С этой компанией Давид чувствовал себя иначе, чем с Мартино или со школьными приятелями. Иногда тревожно, порой неудобно и стыдно, если кто-то из мальчишек превышал свои лимиты алкоголя и начинал творить дичь. Но в целом здесь было классно. Время с ними ощущалось отдыхом от себя-другого. А может, настоящий Давид должен быть сейчас дома, учить историю на завтра и играть с Ноа. А другой – напротив, вот этот, что сидит, привалившись к трубе, похожей на маленький красный замок, щурится на закатное солнце и ведет пальцем по черепице.
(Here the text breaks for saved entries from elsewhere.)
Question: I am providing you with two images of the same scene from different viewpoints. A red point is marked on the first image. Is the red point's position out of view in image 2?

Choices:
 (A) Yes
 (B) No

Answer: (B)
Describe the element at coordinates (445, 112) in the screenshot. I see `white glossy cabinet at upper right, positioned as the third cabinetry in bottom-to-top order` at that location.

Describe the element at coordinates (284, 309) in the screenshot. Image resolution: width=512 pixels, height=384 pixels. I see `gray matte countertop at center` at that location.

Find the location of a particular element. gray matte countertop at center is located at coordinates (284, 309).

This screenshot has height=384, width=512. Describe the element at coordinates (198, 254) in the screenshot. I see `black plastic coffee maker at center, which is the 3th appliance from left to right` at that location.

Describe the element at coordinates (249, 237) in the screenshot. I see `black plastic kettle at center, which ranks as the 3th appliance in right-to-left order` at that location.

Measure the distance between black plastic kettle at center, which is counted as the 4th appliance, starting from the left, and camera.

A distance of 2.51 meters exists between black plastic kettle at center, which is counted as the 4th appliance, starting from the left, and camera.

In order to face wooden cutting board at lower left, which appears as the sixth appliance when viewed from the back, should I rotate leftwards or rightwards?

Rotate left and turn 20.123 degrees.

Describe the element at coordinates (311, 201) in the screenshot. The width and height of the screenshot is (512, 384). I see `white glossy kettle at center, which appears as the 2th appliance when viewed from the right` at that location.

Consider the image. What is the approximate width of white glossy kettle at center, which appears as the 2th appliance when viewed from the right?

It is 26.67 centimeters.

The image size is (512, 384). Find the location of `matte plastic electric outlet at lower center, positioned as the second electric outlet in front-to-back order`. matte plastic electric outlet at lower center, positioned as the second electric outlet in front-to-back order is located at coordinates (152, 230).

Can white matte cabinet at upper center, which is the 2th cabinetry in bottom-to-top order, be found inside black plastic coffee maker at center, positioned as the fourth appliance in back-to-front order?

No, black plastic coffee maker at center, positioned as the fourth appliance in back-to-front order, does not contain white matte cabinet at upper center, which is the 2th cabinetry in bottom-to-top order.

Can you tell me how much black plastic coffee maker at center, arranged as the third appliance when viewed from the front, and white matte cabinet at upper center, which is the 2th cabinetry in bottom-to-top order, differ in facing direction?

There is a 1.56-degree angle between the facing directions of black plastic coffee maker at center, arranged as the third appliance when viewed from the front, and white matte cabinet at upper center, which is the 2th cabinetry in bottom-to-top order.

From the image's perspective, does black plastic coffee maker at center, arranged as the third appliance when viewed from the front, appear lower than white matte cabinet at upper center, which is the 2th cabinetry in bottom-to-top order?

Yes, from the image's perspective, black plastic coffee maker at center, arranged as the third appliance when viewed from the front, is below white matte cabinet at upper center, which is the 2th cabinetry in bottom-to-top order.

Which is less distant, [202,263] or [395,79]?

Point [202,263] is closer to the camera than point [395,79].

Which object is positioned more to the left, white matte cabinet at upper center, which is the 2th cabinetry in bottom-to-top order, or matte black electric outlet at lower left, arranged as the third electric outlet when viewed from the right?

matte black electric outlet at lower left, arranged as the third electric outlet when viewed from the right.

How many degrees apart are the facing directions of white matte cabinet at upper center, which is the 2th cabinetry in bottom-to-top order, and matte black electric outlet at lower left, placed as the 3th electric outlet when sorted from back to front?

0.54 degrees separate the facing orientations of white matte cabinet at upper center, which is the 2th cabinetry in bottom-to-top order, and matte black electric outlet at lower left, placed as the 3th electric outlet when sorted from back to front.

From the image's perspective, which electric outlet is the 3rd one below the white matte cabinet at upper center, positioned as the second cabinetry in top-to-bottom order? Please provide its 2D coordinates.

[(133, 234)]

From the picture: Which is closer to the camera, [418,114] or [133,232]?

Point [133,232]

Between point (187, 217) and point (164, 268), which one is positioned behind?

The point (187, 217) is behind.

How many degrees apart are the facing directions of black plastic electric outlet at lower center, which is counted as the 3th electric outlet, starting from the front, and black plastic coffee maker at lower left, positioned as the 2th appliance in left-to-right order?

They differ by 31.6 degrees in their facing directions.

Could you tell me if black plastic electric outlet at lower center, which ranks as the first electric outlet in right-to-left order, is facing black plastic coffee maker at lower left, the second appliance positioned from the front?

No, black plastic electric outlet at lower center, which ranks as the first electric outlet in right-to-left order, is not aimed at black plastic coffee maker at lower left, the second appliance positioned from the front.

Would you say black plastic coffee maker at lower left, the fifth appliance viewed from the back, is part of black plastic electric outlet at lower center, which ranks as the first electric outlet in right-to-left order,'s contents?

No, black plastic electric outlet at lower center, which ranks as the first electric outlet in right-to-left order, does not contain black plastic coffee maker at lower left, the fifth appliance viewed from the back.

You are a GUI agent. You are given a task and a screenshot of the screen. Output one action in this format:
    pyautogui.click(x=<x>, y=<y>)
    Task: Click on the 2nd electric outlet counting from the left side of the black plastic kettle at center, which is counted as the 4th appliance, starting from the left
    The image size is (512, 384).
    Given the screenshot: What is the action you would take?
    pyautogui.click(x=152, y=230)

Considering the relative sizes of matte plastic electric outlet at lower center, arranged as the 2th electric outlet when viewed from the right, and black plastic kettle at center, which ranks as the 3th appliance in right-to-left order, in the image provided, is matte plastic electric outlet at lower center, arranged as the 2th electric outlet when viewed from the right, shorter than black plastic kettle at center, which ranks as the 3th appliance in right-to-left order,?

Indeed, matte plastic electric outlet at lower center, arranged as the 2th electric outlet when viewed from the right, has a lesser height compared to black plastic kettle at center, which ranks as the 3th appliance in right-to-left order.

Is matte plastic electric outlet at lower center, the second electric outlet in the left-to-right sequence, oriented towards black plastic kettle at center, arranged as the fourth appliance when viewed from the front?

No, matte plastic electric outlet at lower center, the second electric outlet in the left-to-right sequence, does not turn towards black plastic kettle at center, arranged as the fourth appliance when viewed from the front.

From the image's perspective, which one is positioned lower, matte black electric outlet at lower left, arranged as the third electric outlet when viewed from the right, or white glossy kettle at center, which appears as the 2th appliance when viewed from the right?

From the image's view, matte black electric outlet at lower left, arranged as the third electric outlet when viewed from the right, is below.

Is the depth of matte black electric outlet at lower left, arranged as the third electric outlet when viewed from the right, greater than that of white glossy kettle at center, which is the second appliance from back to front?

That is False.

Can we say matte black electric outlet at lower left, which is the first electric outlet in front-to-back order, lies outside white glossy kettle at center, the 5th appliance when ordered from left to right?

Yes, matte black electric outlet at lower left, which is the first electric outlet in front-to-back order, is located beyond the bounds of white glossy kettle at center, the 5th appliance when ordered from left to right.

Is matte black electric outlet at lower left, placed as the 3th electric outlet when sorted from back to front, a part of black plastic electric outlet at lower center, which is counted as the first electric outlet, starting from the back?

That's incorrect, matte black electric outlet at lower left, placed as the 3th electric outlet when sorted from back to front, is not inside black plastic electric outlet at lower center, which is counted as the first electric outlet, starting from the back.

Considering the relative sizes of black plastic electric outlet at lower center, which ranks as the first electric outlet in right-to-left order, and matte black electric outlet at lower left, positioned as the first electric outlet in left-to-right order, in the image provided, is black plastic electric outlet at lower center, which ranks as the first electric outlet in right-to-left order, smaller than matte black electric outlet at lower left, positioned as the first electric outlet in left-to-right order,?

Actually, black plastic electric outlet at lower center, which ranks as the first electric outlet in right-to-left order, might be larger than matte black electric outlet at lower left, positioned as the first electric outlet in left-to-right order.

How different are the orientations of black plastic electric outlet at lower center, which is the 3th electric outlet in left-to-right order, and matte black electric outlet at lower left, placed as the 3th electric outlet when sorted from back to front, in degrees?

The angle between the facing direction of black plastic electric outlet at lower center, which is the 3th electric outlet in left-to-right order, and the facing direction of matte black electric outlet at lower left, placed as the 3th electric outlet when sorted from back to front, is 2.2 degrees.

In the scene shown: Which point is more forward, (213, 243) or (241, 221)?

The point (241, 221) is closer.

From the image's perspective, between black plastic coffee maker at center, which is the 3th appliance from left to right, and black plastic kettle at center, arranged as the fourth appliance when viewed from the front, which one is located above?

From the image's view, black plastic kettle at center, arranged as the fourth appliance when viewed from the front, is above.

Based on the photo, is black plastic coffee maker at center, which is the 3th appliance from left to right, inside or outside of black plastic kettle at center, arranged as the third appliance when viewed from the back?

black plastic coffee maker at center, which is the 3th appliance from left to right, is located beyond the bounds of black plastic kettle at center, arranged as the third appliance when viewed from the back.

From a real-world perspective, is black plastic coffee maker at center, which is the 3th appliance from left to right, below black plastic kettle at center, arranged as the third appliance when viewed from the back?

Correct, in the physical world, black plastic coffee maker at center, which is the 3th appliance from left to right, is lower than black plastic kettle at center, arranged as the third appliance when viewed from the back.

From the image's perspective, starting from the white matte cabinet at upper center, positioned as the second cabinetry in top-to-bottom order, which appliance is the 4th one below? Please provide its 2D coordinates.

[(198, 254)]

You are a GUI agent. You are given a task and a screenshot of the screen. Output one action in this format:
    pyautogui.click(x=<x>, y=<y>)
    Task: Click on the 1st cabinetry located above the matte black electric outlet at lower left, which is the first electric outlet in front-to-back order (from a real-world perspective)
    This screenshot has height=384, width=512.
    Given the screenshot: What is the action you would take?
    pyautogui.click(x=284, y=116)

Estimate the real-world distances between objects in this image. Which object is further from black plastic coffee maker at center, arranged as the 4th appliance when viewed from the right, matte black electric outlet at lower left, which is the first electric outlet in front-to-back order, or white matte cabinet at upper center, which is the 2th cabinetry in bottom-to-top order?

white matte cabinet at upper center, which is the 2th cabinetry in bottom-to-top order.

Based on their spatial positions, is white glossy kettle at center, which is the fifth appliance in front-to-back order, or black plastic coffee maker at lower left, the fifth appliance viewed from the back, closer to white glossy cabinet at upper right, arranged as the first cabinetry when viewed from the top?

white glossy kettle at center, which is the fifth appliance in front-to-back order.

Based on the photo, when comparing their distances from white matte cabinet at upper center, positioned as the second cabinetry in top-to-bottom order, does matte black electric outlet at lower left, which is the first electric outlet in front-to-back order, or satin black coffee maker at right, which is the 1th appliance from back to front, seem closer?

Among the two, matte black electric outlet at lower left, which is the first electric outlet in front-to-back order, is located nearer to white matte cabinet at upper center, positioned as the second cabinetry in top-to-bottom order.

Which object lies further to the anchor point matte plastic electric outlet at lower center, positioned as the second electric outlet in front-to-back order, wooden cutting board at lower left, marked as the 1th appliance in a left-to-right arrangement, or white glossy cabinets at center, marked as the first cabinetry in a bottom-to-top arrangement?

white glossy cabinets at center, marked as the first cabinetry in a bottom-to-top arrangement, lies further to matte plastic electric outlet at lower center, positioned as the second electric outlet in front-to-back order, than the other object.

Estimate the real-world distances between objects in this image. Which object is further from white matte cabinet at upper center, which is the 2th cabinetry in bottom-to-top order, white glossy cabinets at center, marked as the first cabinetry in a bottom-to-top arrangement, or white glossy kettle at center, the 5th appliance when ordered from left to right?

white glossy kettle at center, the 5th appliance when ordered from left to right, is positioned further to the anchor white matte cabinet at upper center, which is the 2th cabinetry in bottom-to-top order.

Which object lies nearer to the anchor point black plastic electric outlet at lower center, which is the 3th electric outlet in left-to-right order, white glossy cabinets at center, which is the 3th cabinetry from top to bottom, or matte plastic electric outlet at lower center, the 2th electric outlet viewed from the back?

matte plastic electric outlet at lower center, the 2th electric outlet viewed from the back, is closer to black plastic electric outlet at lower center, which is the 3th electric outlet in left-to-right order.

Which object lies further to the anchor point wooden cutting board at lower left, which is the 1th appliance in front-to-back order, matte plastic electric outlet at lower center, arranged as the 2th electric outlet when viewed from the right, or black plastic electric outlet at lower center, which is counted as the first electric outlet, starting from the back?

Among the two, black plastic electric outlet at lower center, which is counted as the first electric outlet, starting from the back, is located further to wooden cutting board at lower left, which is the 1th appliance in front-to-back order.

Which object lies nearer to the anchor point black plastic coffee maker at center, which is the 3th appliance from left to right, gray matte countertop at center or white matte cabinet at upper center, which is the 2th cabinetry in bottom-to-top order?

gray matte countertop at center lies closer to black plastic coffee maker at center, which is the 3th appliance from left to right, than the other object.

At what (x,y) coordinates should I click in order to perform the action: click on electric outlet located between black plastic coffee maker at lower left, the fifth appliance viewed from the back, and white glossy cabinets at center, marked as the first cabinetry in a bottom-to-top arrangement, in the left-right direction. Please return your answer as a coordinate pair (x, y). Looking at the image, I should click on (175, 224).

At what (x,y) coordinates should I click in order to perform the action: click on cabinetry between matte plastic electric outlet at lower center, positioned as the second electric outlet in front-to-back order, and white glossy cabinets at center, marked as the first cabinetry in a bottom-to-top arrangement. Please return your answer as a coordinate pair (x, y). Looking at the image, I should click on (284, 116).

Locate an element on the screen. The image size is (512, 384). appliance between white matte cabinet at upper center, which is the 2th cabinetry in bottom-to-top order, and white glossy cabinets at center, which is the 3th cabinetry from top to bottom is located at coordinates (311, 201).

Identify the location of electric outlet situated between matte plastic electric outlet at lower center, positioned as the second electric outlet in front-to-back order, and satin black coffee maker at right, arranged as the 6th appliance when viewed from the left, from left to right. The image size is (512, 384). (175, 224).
Большинство парней из компании были знакомы Давиду лишь поверхностно. Порой они жестко задирали друг друга. Но к Давиду не лезли, потому что его приводил с собой Але.
Але и свои, компанейские, звали Alato[3] – он вечно витал в облаках, вел себя порой еще более странно, чем его пьяные или накуренные приятели. Был как бы со всеми и ни с кем, здесь и нигде. Мог внезапно встать и уйти посреди веселья или общего разговора. Алессандро уже почти исполнилось семнадцать, он дважды оставался на второй год. Давид немного знал его обстоятельства. Они познакомились в детском саду Ноа. Других детей забирали родители, тети, дедушки с бабушками, Давид с мамой забирали Ноа по очереди, частенько за ней приходил и Джакомо. За своей сестрой Але всегда приходил сам, Давид ни разу не видел других его родных. Из скупых обрывков фраз понимал: и хорошо.
На Алессандро все смотрели как на пыль под ногами: маэстры в детском саду, учителя в школе, даже одноклассники. У таких, как он, будущее предопределено заранее. А ведь он на самом деле был умным, иногда под настроение такую философию задвигал, только держись. И умел слушать, что вообще редкость – тот же Мартино настоящая балаболка, поди вставь хоть вздох в поток его слов.
У Давида Але вызывал симпатию и интерес, порой острую до боли жалость и раздражение. Говорить с ним можно было бесконечно и обо всем, но это если суметь его поймать. Порой парень пропадал на несколько дней кряду. Давида восхищало то, что Але, казалось, вообще ничего не боялся, включая карабинеров, и знал многое из того, что самому Давиду лишь предстояло узнать. И многое из того, что нормальному человеку знать и не надо – спокойней спать будет.
Казалось очень странным, что ужас творится не среди каких-нибудь суданских эмигрантов, не в палатке бомжей, а в приличной с виду итальянской семье. Может статься, все приличные с виду семьи скрывают какие-то темные тайны, конечно, кроме его, Давида, собственной. Хотя с точки зрения синьоры Риччи Клименко весьма далеки от каких-либо приличий.